Cleanliness is half your health
Ideas about the positive effects of water came into the limelight again at the end of the 18th century. The representatives of medical science also stood up for this as of the 19th century. The notions of cleanliness and health went together hand in hand again, at least in theory: to bathe weekly and wash hair fortnightly were considered sufficient.
Using a washstand, a washbasin and a water-can started spreading at the end of the 18th century. A bath corner was arranged in a heated room or in the kitchen with a washstand, a towel-rack with a towel and a mirror and comb holder on the wall above. Towels were woven by women from flax or hemp and they were important parts of young girls’ trousseau. Using one towel and a comb per person became typical as of the second half of the 20th century. Bath corners were mainly used by women, while men went out of the house and washed themselves at the well or the watering-trough. Although hygienic aspects were more and more important, people did not carry these things too far. The main bathing and washing possibilities were still provided by natural waters.
In spring and summer, people had a bath once or twice a week in rivers, creeks and lakes, or in a tub of water that was carried in by water-cans. Sometimes in collected rainwater, which was warmed up by heated pieces of iron or stone thrown into the water. From autumn to spring, they omitted the ‘big bath’ due to cold weather; warmed up snow-water was used only for wiping off the visible parts quickly. Vats or tubs were suitable for washing themselves and their clothes. The aim of everyday cleaning was to wash the face and hands and to guard against parasites (lice and scabies). Washing the whole body had a ritual significance: before important life events and turning points, an intensive washing of the body meant a kind of spiritual preparation as well. Until the end of the fifties, people washed their hair in every two or three weeks, even less frequently in winter. Girls and women used unsalted lard to their skin against dryness and to make their hair brighter.
New ideas related to cleaning during this period had more impact on middle-class people. Most of all, female members of a family could study the topic; they could read about hygiene in magazines and different informing leaflets. Servant-maids, who went serving to middle-class households of big cities from rural areas, took over the new mentality, which shocked their rural families, because they still thought that it is immoral to wash the body or care about it too much. We must also mention that though 70 percent of middle-class homes had been supplied with water in the capital by the last decade of the 19th century, if a bathroom was built at all, it was rather a status symbol and was used as a lumber-room mostly. Public baths in cities were frequented by people from poorer social layers in order to wash themselves. Spa therapies became fashionable among middle-class people, while they visited natural waters with the purpose to go on holiday and to relax.

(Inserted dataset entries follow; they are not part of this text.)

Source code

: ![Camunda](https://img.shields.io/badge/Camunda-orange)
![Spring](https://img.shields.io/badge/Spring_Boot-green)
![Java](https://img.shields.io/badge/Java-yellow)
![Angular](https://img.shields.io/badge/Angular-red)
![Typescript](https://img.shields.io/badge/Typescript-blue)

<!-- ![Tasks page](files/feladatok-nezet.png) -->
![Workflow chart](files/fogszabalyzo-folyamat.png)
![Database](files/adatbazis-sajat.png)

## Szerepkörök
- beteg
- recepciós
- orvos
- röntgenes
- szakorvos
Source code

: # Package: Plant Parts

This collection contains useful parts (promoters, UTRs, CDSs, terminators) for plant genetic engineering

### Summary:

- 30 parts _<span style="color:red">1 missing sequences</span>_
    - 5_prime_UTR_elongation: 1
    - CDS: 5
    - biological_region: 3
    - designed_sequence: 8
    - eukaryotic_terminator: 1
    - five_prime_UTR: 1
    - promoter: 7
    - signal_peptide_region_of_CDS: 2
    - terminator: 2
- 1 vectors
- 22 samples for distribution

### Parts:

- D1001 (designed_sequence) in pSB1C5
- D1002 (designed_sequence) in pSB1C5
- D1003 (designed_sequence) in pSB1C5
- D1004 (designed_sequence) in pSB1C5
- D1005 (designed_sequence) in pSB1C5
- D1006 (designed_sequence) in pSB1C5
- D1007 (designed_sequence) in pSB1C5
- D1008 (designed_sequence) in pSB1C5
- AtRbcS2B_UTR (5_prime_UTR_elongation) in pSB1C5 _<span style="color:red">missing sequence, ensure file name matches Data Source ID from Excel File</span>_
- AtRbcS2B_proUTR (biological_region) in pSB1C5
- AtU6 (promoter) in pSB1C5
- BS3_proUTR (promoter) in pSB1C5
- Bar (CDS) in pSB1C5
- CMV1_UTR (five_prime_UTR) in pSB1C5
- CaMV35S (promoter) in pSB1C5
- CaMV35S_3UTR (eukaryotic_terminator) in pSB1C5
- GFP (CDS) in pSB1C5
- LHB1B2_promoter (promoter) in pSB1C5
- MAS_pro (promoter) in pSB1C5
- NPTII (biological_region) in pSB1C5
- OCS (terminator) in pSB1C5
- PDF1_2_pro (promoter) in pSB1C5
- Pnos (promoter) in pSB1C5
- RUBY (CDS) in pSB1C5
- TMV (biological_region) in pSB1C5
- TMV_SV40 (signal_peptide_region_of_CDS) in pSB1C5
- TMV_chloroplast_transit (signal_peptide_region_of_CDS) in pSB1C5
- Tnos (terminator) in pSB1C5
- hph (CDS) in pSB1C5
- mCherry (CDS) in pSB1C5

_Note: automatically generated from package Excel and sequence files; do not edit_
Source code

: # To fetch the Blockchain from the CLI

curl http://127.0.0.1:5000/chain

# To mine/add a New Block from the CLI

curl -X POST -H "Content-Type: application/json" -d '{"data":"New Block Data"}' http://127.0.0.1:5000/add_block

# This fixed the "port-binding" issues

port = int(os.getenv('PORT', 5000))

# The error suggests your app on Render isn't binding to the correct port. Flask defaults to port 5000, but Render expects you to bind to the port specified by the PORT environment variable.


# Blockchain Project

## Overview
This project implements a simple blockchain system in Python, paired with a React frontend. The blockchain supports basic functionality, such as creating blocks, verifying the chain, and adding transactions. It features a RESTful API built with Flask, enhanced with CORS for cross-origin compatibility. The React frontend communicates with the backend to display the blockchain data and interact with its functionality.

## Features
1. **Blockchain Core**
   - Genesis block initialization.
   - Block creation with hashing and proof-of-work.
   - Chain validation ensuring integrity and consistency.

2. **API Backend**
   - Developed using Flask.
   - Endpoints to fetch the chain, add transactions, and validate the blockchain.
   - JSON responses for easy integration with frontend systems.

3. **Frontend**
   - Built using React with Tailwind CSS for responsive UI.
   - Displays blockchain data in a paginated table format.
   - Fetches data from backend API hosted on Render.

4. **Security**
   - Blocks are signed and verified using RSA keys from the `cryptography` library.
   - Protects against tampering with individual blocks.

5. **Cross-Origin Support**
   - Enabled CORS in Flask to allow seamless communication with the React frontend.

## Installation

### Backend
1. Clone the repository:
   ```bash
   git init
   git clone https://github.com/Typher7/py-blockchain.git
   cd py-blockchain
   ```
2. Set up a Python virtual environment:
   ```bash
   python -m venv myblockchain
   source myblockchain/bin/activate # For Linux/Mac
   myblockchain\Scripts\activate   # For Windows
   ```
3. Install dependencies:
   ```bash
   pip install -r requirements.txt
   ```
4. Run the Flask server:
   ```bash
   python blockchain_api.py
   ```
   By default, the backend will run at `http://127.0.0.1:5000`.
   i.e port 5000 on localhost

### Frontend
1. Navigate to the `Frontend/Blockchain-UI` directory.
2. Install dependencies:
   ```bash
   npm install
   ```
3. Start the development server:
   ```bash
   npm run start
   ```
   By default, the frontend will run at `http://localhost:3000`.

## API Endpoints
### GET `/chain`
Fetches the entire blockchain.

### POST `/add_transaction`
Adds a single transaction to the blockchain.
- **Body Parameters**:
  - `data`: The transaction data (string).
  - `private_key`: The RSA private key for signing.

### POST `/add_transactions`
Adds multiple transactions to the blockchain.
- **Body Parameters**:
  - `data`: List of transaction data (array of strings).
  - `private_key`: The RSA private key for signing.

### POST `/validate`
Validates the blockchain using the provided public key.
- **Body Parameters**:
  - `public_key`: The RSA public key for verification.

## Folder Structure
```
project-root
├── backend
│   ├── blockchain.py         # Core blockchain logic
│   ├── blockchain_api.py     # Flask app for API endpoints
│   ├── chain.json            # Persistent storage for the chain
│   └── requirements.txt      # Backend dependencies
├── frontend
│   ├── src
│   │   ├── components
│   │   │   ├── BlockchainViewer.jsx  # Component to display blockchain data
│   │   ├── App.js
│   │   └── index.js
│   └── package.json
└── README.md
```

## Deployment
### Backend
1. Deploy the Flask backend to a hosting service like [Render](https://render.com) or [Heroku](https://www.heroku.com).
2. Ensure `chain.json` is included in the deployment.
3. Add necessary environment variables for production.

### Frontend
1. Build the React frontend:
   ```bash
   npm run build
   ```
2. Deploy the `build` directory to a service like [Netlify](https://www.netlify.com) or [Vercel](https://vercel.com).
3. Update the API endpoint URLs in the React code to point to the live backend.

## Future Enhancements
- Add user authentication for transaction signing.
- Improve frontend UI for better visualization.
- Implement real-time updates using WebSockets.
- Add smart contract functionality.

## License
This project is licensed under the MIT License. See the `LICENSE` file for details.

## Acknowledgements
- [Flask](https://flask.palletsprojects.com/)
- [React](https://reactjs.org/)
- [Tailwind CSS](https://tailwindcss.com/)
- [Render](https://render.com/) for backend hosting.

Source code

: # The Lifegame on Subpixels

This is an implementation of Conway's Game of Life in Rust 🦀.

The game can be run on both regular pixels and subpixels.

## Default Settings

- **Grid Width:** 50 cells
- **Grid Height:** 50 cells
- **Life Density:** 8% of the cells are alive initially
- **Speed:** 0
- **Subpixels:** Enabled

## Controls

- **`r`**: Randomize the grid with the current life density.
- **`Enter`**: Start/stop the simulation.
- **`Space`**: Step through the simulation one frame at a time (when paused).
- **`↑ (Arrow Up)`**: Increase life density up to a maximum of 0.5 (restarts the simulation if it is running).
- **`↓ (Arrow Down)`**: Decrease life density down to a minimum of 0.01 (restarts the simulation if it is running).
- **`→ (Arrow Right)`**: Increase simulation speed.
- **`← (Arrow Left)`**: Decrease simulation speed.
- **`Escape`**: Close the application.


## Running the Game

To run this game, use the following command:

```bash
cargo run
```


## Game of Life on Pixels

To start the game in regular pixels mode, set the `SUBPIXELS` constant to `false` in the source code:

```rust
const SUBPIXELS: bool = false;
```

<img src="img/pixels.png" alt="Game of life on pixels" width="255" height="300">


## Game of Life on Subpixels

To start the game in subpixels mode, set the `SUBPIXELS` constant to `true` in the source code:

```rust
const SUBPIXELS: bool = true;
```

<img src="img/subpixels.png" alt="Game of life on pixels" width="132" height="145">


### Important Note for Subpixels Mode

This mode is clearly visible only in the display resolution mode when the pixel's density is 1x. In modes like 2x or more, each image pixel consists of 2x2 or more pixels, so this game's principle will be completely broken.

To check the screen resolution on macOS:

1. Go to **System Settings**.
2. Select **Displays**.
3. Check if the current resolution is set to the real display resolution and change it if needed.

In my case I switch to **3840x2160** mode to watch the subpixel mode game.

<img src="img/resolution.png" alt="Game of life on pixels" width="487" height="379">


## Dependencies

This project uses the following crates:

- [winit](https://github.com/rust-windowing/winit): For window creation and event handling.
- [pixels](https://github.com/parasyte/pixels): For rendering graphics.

In the 20th century, the use of a bathroom was already widespread; washing the body in cold water in the morning became part of parenting by this time, because they attributed a character training power to it. In the evening, cleaning the upper body meant hygiene. A ‘big bath’ was available once a week, and having a bath in the same water one after the other was still a custom. The difference between urban and rural habits ceased as of the middle of the eighties, when bathrooms were built in rural houses too, the water-pipe system was installed and the mass production of body washes started.